AW: "Nutrigenomik": die Gene entscheiden, was wir essen sollen - Dieser Beitrag ist 653 Tage alt
Grüß Euch!
Andrea, Ernährungstips sind aber normalerweise verallgemeinert.
Und wer den Artikel liest, was ich empfehle *zwinker*, erfährt, daß solche generellen Empfehlungen durchaus problematisch sein können, weil wir nun mal nicht alle gleich sind.

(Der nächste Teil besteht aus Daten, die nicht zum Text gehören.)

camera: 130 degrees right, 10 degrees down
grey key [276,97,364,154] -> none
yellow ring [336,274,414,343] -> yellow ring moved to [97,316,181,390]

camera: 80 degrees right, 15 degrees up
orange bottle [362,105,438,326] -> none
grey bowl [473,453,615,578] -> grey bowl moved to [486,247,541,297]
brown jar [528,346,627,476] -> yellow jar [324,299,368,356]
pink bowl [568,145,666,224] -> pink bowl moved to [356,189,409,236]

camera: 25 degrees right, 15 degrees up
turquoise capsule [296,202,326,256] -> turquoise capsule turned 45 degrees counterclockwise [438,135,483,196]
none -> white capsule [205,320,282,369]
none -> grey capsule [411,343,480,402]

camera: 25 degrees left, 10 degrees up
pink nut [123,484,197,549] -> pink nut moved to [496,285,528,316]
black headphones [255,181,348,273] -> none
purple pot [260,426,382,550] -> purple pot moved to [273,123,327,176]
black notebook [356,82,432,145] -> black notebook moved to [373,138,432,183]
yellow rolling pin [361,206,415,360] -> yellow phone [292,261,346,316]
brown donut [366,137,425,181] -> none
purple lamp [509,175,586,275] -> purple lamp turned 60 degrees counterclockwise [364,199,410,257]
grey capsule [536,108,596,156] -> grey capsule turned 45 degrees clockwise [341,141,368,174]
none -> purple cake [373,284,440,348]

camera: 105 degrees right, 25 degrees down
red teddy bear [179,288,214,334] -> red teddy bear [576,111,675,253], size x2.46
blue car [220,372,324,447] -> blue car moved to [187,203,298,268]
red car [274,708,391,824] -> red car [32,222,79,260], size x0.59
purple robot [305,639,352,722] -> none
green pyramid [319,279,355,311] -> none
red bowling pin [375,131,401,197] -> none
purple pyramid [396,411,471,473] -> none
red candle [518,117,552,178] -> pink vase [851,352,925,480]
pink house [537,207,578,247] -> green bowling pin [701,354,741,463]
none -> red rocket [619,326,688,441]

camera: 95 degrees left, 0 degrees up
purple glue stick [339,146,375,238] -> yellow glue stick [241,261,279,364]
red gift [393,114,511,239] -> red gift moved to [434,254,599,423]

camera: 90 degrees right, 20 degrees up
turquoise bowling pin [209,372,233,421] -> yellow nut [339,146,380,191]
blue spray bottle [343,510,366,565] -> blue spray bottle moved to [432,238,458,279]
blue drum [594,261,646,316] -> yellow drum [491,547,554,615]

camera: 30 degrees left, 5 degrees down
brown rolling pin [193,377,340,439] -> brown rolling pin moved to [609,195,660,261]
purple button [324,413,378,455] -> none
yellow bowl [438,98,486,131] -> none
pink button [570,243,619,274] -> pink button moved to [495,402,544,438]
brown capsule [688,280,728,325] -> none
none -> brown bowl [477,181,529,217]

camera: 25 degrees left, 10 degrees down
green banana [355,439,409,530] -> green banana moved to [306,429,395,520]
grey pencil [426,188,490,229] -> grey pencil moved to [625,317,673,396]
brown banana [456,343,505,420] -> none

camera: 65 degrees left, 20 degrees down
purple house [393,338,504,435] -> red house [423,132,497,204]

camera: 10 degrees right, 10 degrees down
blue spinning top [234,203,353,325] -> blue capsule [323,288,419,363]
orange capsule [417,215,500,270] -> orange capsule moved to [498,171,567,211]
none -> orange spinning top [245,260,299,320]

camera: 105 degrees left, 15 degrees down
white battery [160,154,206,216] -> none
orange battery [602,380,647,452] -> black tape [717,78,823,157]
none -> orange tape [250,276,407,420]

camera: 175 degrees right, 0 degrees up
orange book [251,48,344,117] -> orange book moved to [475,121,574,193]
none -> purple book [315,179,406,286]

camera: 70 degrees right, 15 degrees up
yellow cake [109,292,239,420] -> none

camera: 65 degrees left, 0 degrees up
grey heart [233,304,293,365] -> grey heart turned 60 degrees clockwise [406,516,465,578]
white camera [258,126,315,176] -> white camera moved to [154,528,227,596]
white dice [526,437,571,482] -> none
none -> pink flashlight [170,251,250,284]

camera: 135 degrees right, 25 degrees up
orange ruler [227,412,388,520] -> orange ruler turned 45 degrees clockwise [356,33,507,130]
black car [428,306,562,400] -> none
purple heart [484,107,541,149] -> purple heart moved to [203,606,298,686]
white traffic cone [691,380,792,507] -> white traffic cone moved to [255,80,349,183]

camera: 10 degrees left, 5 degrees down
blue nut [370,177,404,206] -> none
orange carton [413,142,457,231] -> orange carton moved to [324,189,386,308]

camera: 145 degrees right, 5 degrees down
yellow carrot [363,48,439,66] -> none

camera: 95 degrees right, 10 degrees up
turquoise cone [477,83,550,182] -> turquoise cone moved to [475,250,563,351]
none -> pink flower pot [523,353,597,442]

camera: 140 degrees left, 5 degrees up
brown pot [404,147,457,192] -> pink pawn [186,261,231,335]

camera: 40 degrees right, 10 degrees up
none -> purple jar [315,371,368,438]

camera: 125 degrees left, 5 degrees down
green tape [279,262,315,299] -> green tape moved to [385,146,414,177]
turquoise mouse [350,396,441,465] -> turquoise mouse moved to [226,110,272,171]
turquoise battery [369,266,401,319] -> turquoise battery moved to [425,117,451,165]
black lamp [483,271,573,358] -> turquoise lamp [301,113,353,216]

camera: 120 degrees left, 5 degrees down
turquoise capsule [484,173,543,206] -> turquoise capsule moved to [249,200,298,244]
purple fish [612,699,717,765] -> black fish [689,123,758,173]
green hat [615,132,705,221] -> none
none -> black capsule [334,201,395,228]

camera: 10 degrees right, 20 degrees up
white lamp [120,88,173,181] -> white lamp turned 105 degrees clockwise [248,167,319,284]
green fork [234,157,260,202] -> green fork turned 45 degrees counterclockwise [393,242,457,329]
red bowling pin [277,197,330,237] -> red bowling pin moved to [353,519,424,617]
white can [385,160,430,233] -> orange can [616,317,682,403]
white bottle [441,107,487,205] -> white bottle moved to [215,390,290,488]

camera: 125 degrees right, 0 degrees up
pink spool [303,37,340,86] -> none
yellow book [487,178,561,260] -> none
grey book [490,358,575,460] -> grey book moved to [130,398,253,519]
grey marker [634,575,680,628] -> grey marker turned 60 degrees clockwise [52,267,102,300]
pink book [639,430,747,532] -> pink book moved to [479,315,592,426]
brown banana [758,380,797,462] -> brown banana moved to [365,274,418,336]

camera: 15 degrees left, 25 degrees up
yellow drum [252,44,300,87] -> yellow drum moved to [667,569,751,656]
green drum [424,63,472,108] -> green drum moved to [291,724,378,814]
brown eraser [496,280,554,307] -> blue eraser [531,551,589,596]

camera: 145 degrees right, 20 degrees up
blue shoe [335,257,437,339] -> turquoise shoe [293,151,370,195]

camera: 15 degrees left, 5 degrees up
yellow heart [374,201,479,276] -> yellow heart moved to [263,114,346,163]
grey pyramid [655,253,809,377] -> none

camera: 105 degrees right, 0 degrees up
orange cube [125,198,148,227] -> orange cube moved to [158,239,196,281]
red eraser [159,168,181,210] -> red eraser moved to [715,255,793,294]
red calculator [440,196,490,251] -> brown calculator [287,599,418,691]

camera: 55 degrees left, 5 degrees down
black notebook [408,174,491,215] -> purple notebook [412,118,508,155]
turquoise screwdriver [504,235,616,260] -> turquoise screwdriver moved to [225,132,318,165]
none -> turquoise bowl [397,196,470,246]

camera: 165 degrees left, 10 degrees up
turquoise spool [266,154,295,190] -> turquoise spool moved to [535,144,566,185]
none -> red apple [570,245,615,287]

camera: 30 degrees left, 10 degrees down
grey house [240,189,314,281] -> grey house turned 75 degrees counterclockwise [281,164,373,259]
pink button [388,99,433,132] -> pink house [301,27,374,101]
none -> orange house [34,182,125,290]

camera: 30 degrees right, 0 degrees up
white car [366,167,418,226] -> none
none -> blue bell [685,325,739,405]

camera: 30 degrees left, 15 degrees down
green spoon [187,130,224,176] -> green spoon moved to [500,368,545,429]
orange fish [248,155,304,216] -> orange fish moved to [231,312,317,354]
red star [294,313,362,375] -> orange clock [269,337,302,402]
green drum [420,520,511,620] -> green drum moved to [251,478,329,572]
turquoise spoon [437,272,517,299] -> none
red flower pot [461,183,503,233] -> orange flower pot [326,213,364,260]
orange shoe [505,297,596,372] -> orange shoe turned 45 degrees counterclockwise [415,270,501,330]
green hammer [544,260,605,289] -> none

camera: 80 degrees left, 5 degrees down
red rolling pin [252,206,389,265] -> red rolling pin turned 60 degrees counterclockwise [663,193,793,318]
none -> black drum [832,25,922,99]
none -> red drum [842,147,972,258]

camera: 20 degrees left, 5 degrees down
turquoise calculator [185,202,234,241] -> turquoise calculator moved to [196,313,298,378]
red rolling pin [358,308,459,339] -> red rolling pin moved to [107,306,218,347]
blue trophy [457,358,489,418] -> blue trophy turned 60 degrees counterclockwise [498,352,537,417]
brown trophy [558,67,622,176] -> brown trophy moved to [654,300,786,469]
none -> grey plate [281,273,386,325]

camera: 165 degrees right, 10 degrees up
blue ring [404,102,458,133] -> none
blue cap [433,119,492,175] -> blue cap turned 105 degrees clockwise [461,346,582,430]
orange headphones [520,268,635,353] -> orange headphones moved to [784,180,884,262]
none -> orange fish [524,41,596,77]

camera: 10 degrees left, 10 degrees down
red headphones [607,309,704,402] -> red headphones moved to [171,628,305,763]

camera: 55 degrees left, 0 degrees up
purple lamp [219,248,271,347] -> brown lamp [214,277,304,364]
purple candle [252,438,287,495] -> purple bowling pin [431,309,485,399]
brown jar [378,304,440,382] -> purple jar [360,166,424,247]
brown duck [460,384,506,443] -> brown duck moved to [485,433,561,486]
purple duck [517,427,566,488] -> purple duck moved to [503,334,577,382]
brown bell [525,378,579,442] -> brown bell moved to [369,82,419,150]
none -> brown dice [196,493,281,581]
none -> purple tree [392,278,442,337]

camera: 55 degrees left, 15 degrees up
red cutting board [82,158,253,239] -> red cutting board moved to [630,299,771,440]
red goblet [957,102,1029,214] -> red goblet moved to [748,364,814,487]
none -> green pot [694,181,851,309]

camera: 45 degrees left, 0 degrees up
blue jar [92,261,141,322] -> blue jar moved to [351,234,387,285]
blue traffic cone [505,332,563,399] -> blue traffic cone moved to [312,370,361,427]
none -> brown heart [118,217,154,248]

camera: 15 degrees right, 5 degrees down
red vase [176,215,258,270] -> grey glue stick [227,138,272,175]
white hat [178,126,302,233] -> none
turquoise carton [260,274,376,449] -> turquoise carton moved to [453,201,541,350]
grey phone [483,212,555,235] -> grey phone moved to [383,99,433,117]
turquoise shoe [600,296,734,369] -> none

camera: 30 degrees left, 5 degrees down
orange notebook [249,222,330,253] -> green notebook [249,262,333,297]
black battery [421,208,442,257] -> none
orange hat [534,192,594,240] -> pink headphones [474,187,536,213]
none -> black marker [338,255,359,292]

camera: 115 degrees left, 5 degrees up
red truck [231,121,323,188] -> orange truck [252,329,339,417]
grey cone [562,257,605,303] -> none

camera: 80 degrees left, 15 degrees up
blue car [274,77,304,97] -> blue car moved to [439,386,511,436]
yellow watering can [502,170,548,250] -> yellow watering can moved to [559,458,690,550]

Das ist sowieso der Hauptgrund, warum ich den Link gepostet habe: Weil er in die Kerbe der individuellen Betreuung eines Patienten schlägt und "Massenabfertigung" in Frage stellt.
Inwieferne das Erstellen eines individuellen Planes für Patienten möglich ist, wird die Zukunft weisen. Aber interessant ist der Denkansatz allemal.
Dann auch hier am Board sehe ich z. B. bei Allgemeinmedizin- und Homöopathie-Threads oft Verallgemeinerungen à la "Was muß ich bei diesem und jenem Symptom für Globuli nehmen"?
Und auf diese Weise kann man A.m + H. sicher nicht angehen.
Die MS, die Günni und ich haben, ist noch lange nicht ausreichend erforscht. Sie muß sich bei jedem aus unterschiedlichen Komponenten zusammensetzen, denn nicht jedem helfen dieselben Medis. Jeder hat einen anderen Verlauf und andere Symptome.
Wenn es mal möglich sein sollte, die Krankheiten bei jedem einzelnen Menschen aufzuschlüsseln, eine für die Person errechnete Medikamentation und Ernährung einzusetzen, wäre das natürlich das Nonplusultra.
Inwieferne so etwas einmal möglich sein wird: Keine Ahnung!
Schließlich ist man gerade erst draufgekommen, daß die Beipackzetteln von Medikamenten sich prinzipiell an den Durchschnittsmann richten. Und Frauen daher gar nicht selten überdosieren.
Auf die Erkenntnisse der nächsten Jahre und Jahrzehnte auf diesem Gebiet darf man gespannt sein.